Affordability, unit mix and tenant protections

The PFC and developer said the project will prioritize family-sized units: no studios, an emphasis on two- and three-bedroom units, and a roughly 45% share of larger-family units in the East design. Greathouse and Walsh said the deal guarantees 40 years of affordability on the income-restricted units, matching the term typically required of low-income housing tax credit projects.

Greathouse described the statutory affordability structure the board used: 10% of units restricted at 60% of area median income (AMI) and 40% at 80% of AMI (the parties said those percentages reflect the statutory minimum for these PFC partnerships). She said the project will be both income-restricted and rent-restricted; the PFC counsel provided example figures from the HUD-published AMI used for eligibility and rent caps (for example, a family-of-four 60% AMI income figure and corresponding capped rents were discussed during the meeting).

Both counsel and the developer said the project is legally required to accept Housing Choice Vouchers and that a 2023 state law change imposes tenant protections and limits on evictions and nonrenewals in similar PFC projects. Greathouse said Texas law also requires use of HUD-published AMI numbers for these partnerships and that the Texas Department of Housing and Community Affairs will maintain compliance monitoring files for the project.

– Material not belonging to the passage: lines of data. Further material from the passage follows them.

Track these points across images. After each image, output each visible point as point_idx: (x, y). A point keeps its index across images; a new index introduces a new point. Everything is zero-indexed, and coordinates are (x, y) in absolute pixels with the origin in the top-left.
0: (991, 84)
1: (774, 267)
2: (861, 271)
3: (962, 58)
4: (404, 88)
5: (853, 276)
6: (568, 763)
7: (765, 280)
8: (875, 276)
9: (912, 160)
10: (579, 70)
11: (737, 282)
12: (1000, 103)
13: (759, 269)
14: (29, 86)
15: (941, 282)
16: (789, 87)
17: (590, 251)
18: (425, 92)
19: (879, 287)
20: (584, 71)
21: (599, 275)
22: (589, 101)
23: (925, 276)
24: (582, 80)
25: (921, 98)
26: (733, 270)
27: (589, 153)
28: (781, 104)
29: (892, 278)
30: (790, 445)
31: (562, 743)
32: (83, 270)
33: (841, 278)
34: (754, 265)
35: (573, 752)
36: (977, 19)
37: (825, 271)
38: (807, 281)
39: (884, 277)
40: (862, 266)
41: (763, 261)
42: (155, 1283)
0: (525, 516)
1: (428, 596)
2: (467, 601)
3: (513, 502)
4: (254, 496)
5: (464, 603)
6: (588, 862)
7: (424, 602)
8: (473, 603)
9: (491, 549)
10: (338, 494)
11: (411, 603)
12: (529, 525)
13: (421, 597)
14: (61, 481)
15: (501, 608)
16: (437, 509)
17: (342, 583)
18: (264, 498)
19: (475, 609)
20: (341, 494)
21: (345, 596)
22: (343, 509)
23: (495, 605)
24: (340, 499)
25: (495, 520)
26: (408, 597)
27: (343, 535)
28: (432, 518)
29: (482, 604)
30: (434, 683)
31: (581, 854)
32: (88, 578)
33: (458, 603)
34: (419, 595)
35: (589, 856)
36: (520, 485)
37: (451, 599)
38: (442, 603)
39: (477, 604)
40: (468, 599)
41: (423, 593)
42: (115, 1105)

Community benefits and other negotiated commitments

Speakers described a set of committed community benefits tied to the development agreement: a public pocket park (including a preserved pecan grove with paths and public art), tree preservation, a parking structure, a roughly 5,000-square-foot nonprofit community space intended for Todos Juntos to occupy rent-free (common charges/utilities would be the nonprofit’s responsibility), advanced marketing targeted to AISD teachers and staff, and a contractual minority- and women-owned business enterprise (MWBE) participation goal that the developer said will require about 20% of subcontractor spend to go to MWBE firms.

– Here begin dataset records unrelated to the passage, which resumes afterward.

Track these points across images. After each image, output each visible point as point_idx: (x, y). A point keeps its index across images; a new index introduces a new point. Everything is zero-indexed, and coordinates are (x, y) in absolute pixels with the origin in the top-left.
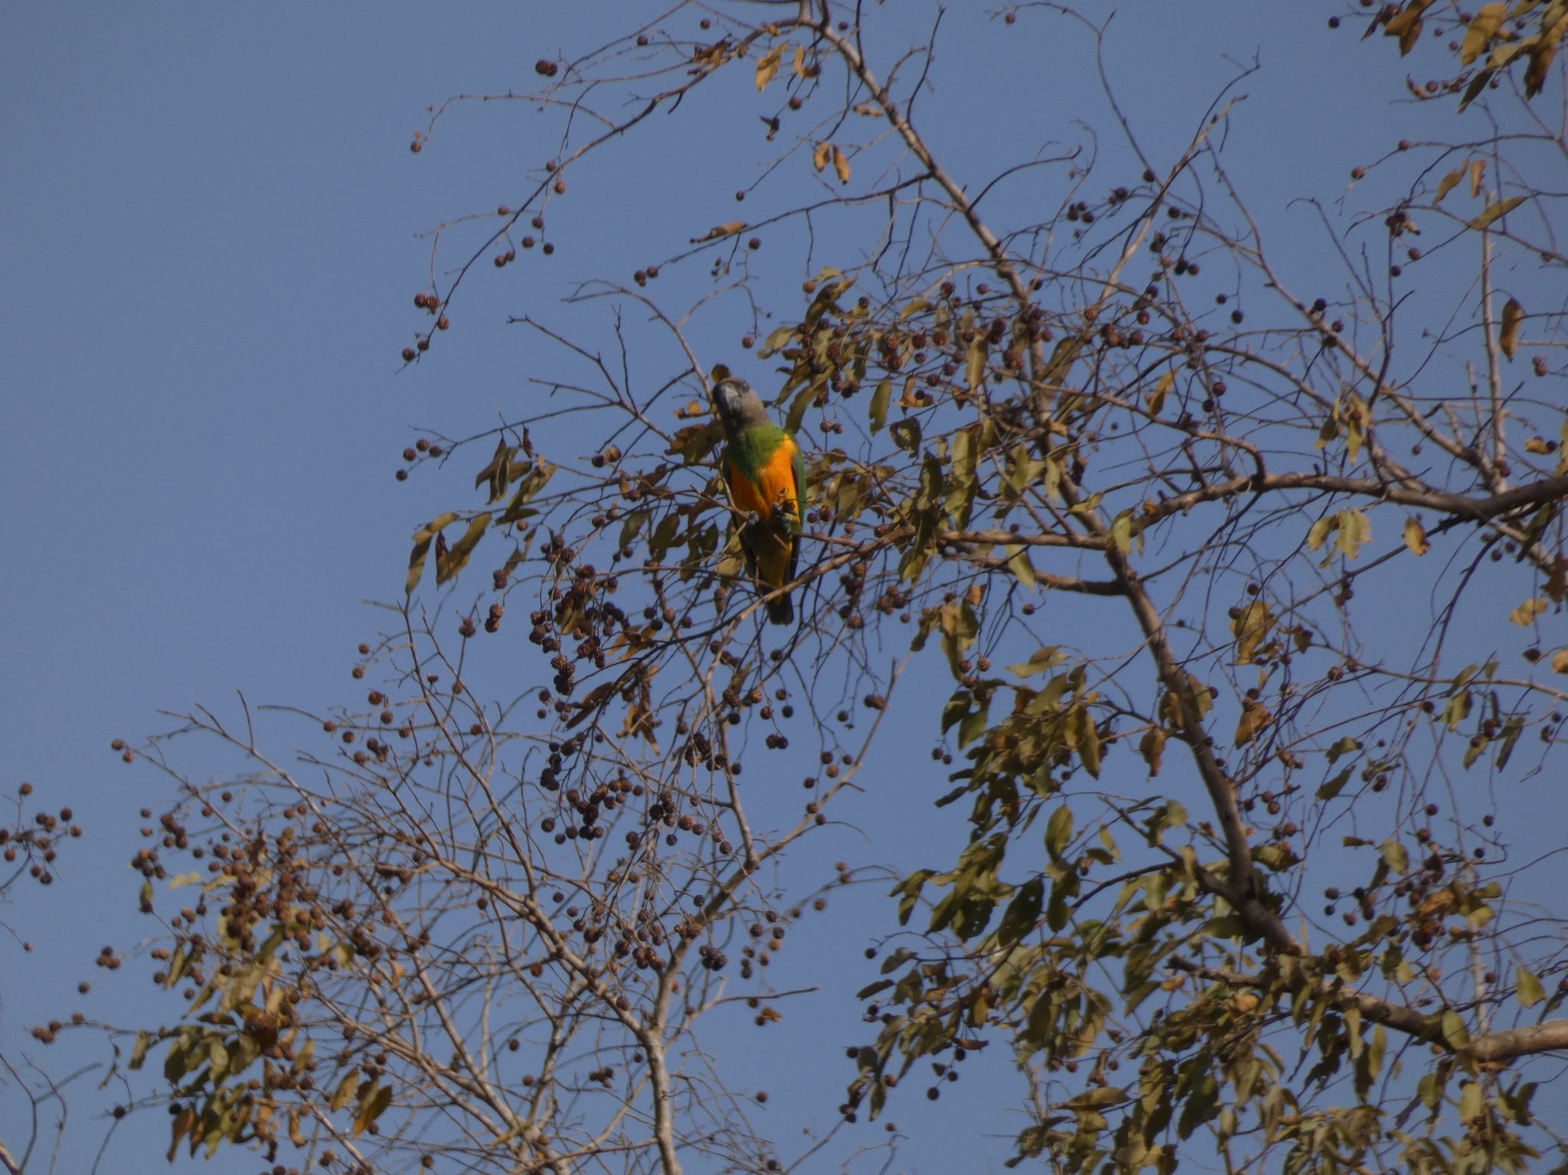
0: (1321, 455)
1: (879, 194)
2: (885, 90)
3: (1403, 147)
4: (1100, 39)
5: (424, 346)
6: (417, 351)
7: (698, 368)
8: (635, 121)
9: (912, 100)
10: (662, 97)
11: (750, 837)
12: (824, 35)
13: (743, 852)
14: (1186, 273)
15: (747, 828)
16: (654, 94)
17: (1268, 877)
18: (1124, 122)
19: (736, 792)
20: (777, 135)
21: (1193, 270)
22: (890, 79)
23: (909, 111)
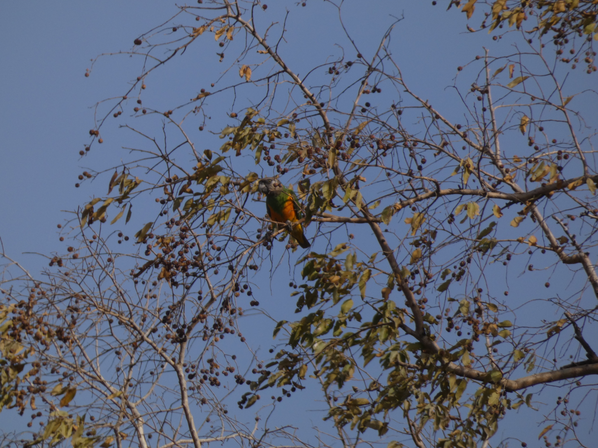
0: (461, 181)
1: (264, 79)
2: (264, 40)
3: (477, 58)
4: (339, 10)
5: (88, 149)
6: (85, 151)
7: (189, 141)
8: (169, 59)
9: (277, 45)
10: (178, 49)
12: (238, 20)
14: (376, 92)
16: (176, 48)
17: (429, 327)
18: (353, 42)
20: (223, 60)
21: (379, 91)
22: (265, 36)
23: (276, 49)
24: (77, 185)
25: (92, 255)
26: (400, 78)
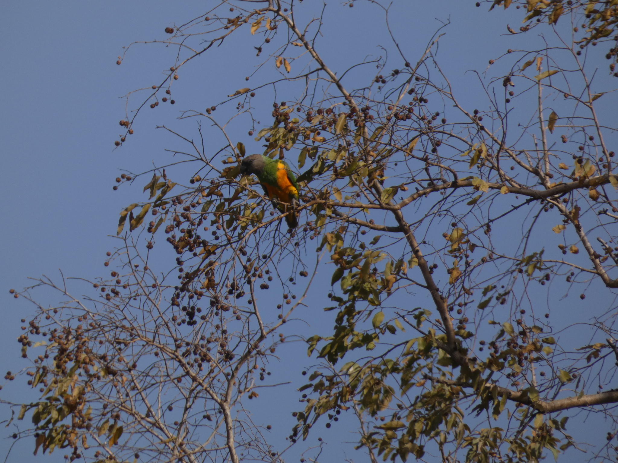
1: (302, 76)
2: (303, 36)
3: (509, 52)
4: (387, 12)
5: (123, 140)
6: (120, 142)
7: (231, 145)
8: (205, 50)
9: (314, 40)
10: (215, 40)
11: (262, 325)
12: (279, 15)
13: (260, 331)
14: (423, 102)
15: (261, 322)
16: (212, 39)
17: (462, 341)
18: (397, 46)
19: (257, 308)
20: (261, 54)
21: (426, 101)
22: (305, 32)
23: (313, 44)
24: (115, 188)
25: (138, 283)
26: (449, 92)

Financial partners and capital structure

Walsh identified Clarion Partners as an investor limited partner (investing through an Opportunity Zone fund for the census tract) and Goldman Sachs’ urban investment group as the construction lender. He described the overall East-phase private capital investment as approaching a nine-figure scale and said those capital commitments were necessary to make the project feasible in the current market.

Community engagement and construction impact

Directors asked about neighborhood outreach and impacts during demolition and construction. Walsh said the team has an existing interest list, site signage and a project phone line, and that they have done door-to-door canvassing of nearby residents and businesses; he said the team will increase outreach and notification (road closures, nighttime concrete pours, and other disruptions) as construction mobilizes. Several directors urged continued proactive outreach to nearby residents and business owners.

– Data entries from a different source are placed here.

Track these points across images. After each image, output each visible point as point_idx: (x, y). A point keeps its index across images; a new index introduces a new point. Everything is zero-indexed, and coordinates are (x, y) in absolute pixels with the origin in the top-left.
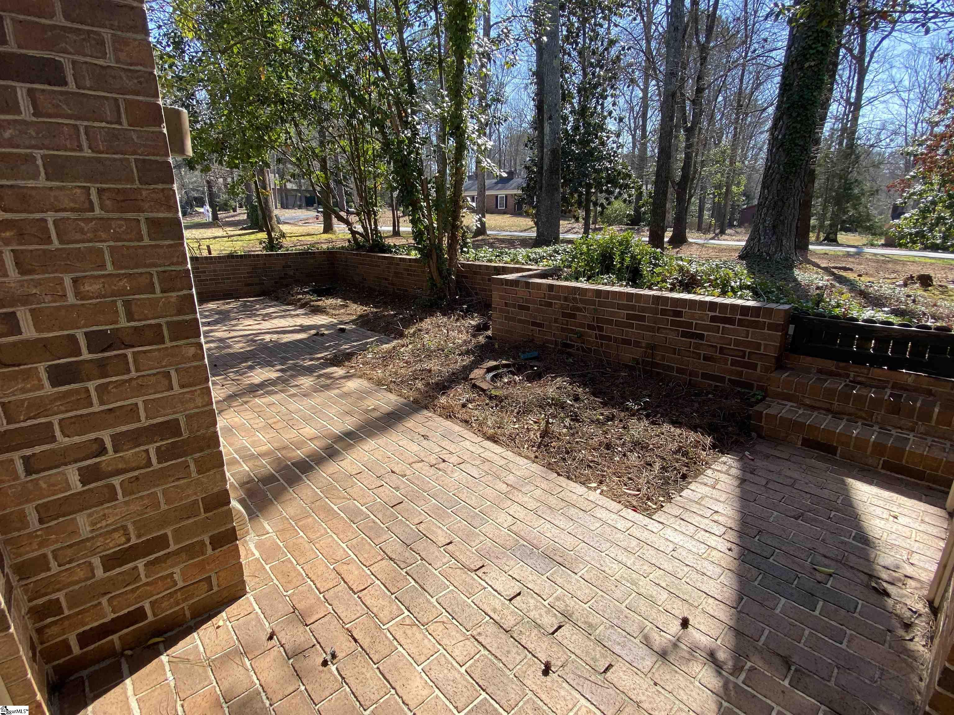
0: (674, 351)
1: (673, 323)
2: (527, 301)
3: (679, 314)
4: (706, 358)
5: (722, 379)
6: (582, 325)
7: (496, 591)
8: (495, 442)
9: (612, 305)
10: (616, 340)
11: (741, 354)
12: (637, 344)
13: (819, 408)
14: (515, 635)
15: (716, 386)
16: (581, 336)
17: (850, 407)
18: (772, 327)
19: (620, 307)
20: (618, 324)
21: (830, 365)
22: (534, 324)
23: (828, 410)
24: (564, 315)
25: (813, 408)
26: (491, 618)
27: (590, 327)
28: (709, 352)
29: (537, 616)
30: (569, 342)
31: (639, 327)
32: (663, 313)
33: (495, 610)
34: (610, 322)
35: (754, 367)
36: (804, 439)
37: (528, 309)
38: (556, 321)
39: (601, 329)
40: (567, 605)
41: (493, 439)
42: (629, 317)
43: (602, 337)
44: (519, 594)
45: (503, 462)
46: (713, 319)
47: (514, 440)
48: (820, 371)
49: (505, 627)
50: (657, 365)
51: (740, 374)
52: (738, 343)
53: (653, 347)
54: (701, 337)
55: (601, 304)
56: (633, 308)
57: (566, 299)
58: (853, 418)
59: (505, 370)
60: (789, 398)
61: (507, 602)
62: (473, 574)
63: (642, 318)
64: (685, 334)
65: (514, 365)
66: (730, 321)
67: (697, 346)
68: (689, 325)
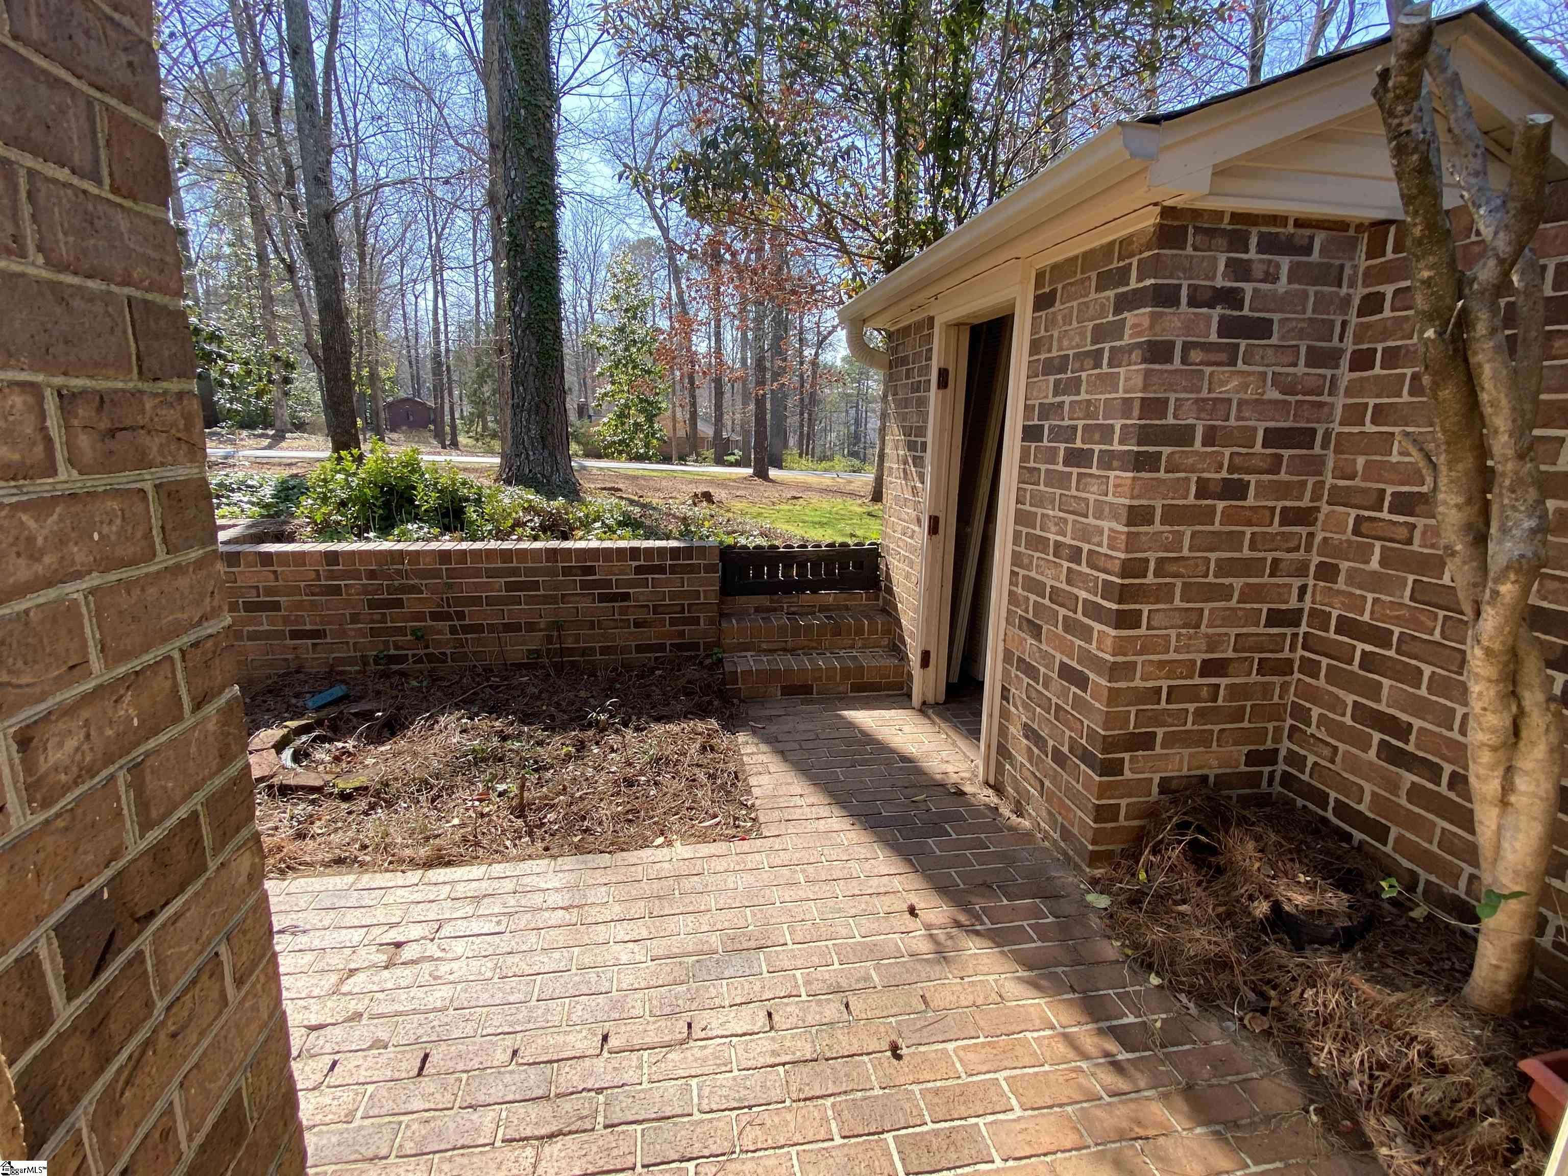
0: (592, 625)
1: (585, 585)
2: (269, 591)
3: (590, 570)
4: (637, 625)
5: (661, 647)
6: (419, 617)
7: (744, 1034)
8: (449, 864)
9: (477, 573)
10: (492, 628)
11: (678, 609)
12: (531, 627)
13: (775, 651)
14: (828, 1055)
15: (656, 658)
16: (419, 636)
17: (802, 640)
18: (710, 568)
19: (491, 573)
20: (490, 601)
21: (764, 600)
22: (295, 635)
23: (785, 650)
24: (372, 605)
25: (771, 651)
26: (784, 1064)
27: (435, 616)
28: (641, 616)
29: (818, 1017)
30: (392, 652)
31: (531, 600)
32: (567, 571)
33: (774, 1053)
34: (476, 601)
35: (696, 621)
36: (783, 688)
37: (276, 606)
38: (355, 618)
39: (461, 616)
40: (824, 981)
41: (440, 860)
42: (509, 587)
43: (466, 629)
44: (770, 1015)
45: (509, 885)
46: (639, 570)
47: (477, 844)
48: (757, 610)
49: (808, 1057)
50: (571, 651)
51: (682, 634)
52: (673, 595)
53: (558, 626)
54: (625, 597)
55: (451, 573)
56: (515, 572)
57: (372, 575)
58: (807, 650)
59: (304, 738)
60: (745, 647)
61: (773, 1034)
62: (692, 1043)
63: (535, 586)
64: (603, 598)
65: (319, 723)
66: (661, 569)
67: (624, 611)
68: (607, 583)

Executive session and final vote

The board took a brief executive session citing multiple subsections of the Texas Government Code, chapter 551, for consultation with legal counsel. Following the closed session, the board returned to open session and unanimously approved the resolution authorizing the Anita Coy Apartments East transaction (motion moved by Secretary Boswell; the motion passed by a unanimous vote recorded as four in favor). The meeting adjourned at 6:57 p.m.

Ending

The developer said it expects to return to the PFC with the West-phase materials in several months. PFC counsel and the developer told directors they will continue to refine community outreach and implementation details during the final pre-closing weeks.